Coronaviren würden bei schönem Wetter zerstört

Weiter vertritt Zellweger die Meinung: «Viren mögen keine Sonne und Wind. Da oben, das ist überhaupt kein Problem mit diesen Viren. Es gibt keine Gefahr einer zweiten Welle. Ich kann sie beruhigen.» Was auf andere Virenfamilien zutreffen mag, stimmt bei Sars-Cov-2 nicht. Hierzu schreibt die Weltgesundheitsorganisation (WHO): «Sie können an Covid-19 erkranken, unabhängig davon, wie sonnig oder heiss das Wetter ist.» Schönes Wetter ist also nicht automatisch ein Corona-Killer.

Laut einer neuen Studie eines kanadisch-schweizerischen Forschungsteams wird der Sommer die Übertragung des Coronavirus nicht verlangsamen.

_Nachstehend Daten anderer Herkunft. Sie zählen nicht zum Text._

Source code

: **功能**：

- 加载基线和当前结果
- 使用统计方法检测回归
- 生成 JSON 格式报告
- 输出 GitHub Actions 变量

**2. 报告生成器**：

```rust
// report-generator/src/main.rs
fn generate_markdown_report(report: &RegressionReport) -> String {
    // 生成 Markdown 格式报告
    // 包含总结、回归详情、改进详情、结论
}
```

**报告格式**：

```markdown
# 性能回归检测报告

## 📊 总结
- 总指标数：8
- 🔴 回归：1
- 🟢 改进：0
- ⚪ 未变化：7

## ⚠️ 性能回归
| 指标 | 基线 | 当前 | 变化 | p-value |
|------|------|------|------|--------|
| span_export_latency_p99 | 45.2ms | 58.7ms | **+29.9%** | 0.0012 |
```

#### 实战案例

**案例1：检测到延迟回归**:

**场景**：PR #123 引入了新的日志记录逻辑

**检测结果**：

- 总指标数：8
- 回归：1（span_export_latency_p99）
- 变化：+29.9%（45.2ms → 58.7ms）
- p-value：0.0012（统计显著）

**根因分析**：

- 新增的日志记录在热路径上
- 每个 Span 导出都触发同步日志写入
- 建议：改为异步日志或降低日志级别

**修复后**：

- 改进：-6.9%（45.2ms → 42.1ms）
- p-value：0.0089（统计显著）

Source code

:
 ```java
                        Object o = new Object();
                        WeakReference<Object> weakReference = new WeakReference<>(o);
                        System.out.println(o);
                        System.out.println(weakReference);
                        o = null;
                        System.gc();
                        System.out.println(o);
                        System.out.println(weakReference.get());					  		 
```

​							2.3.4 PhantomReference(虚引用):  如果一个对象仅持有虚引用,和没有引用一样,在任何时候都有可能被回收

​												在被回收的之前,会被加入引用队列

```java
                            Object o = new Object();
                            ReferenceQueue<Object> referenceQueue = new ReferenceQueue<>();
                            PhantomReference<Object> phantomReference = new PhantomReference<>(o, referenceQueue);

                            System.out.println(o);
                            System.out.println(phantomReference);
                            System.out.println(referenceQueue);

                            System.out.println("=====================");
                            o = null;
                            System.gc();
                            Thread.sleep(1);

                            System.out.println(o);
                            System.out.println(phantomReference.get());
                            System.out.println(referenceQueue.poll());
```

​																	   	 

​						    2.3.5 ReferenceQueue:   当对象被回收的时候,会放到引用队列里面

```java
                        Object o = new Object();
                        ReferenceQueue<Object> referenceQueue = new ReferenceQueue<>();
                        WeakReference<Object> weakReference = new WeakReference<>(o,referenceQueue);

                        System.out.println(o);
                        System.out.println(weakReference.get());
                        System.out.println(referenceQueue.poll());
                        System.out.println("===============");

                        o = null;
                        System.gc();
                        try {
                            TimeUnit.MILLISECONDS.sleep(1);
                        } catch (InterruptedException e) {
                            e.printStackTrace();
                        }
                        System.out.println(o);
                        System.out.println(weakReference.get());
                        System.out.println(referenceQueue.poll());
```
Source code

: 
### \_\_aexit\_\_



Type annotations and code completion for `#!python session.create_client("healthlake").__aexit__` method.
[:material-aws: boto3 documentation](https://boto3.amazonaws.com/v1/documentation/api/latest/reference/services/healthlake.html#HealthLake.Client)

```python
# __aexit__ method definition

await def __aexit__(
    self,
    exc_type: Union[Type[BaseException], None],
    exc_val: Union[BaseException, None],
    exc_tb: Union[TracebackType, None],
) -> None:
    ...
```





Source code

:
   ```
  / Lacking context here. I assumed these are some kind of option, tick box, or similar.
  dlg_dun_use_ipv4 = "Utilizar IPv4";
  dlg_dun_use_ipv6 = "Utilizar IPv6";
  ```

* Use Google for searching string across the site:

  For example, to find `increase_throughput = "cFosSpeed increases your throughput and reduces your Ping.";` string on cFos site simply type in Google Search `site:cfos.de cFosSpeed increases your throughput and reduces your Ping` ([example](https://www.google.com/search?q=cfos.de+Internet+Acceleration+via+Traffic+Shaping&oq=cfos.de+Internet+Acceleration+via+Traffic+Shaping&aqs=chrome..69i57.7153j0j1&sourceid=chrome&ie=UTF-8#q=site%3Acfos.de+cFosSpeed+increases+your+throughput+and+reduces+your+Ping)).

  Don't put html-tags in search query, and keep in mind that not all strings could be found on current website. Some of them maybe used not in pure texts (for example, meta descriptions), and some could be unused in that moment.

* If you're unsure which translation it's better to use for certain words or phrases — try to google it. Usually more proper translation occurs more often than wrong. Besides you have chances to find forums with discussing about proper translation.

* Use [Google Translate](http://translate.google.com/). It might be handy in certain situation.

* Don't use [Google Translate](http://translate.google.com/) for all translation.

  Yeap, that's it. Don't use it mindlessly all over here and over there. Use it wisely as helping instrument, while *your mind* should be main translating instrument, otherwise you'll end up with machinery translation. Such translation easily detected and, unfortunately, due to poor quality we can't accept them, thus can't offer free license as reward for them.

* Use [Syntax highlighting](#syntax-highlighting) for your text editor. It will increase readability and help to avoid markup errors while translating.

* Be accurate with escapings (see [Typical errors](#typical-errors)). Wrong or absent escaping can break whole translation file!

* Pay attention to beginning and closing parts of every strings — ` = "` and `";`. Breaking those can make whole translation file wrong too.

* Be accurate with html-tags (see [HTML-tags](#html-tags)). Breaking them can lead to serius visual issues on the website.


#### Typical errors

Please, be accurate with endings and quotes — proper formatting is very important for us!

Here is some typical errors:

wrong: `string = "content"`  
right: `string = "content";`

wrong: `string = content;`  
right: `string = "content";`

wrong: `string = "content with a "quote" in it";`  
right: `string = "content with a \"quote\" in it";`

Die Forscher fanden keine Hinweise darauf, dass Gebiete mit warmem Wetter im März einen Vorteil gegenüber kälteren Klimazonen hatten.

Die WHO weist auf Länder mit heissem Klima hin, die trotzdem viele Corona-Fälle vermelden. Ein Blick nach Indien zeigt: Es herrschen derzeit Temperaturen über 30 Grad Celsius. Dennoch haben sich über 78'000 Menschen mit dem Virus angesteckt. 2551 sind gestorben.

«Wir hatten gar keine erste Welle!»

Einige von Zellwegers Aussagen grenzen an Verschwörungstheorien. «Wir hatten gar keine erste Welle», sagt er in einem anderen Video, das ebenfalls auf dem Youtube-Kanal des Tourismusunternehmens öffentlich zu sehen ist. Was ist also mit den über 30'000 Infizierten in der Schweiz? Mit den fast 1900 Corona-Toten? Auch Graubünden wurde nicht von der Pandemie verschont.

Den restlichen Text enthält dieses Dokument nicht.